___ Material to process
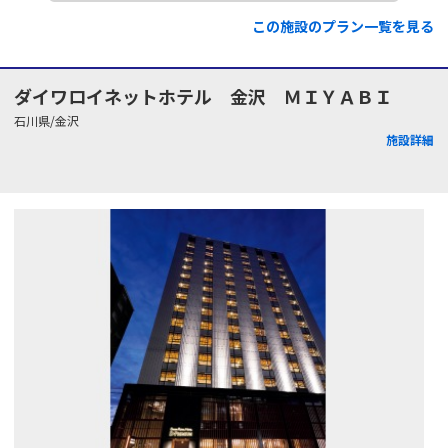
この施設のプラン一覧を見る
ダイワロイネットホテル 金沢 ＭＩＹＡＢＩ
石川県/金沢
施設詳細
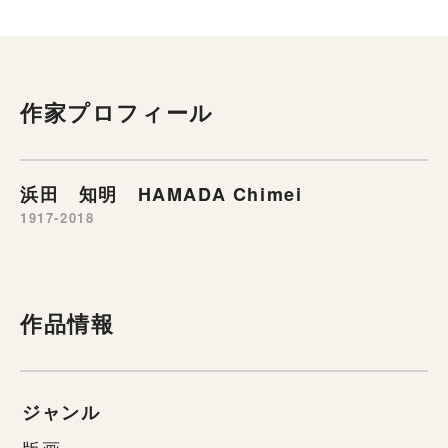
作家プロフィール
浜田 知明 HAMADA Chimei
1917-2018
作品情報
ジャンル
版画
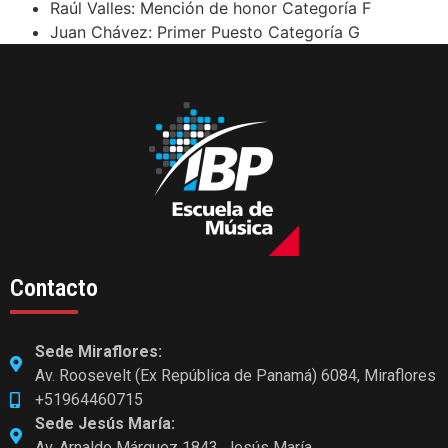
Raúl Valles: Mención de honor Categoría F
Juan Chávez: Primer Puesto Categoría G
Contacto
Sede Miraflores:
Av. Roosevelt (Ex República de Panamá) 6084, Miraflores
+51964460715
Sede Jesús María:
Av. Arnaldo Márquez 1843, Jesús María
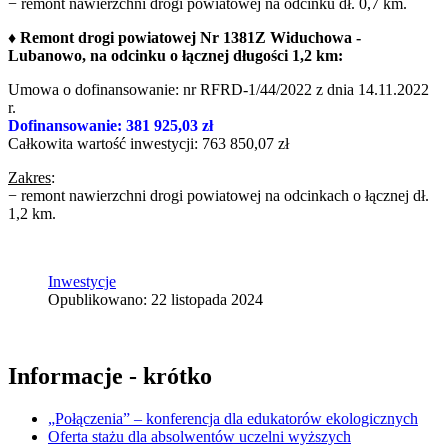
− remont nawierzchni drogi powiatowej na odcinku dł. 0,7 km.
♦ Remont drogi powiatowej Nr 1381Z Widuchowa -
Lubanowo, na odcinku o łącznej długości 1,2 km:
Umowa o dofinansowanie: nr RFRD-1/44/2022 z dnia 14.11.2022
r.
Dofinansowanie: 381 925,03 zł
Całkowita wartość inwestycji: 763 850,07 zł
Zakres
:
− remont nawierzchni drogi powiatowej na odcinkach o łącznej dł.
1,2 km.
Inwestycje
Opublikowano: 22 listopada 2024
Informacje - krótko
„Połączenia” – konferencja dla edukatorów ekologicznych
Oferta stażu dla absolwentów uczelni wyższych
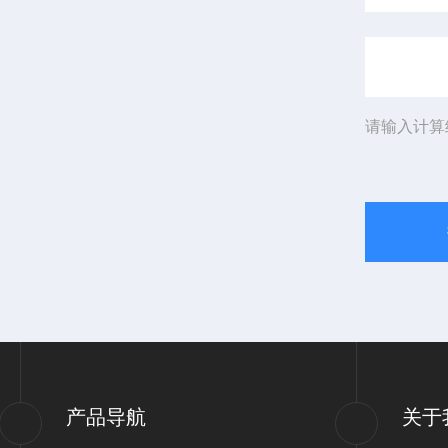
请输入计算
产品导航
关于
______
- Job item
Quote every one of the lines above word for word, leaving out the bracketed picture markers.

- Solution to this exercise
この施設のプラン一覧を見る
ダイワロイネットホテル 金沢 ＭＩＹＡＢＩ
石川県/金沢
施設詳細
作家プロフィール
浜田 知明 HAMADA Chimei
1917-2018
作品情報
ジャンル
版画
Raúl Valles: Mención de honor Categoría F
Juan Chávez: Primer Puesto Categoría G
Contacto
Sede Miraflores:
Av. Roosevelt (Ex República de Panamá) 6084, Miraflores
+51964460715
Sede Jesús María:
Av. Arnaldo Márquez 1843, Jesús María
− remont nawierzchni drogi powiatowej na odcinku dł. 0,7 km.
♦ Remont drogi powiatowej Nr 1381Z Widuchowa -
Lubanowo, na odcinku o łącznej długości 1,2 km:
Umowa o dofinansowanie: nr RFRD-1/44/2022 z dnia 14.11.2022
r.
Dofinansowanie: 381 925,03 zł
Całkowita wartość inwestycji: 763 850,07 zł
Zakres
:
− remont nawierzchni drogi powiatowej na odcinkach o łącznej dł.
1,2 km.
Inwestycje
Opublikowano: 22 listopada 2024
Informacje - krótko
„Połączenia” – konferencja dla edukatorów ekologicznych
Oferta stażu dla absolwentów uczelni wyższych
请输入计算
产品导航
关于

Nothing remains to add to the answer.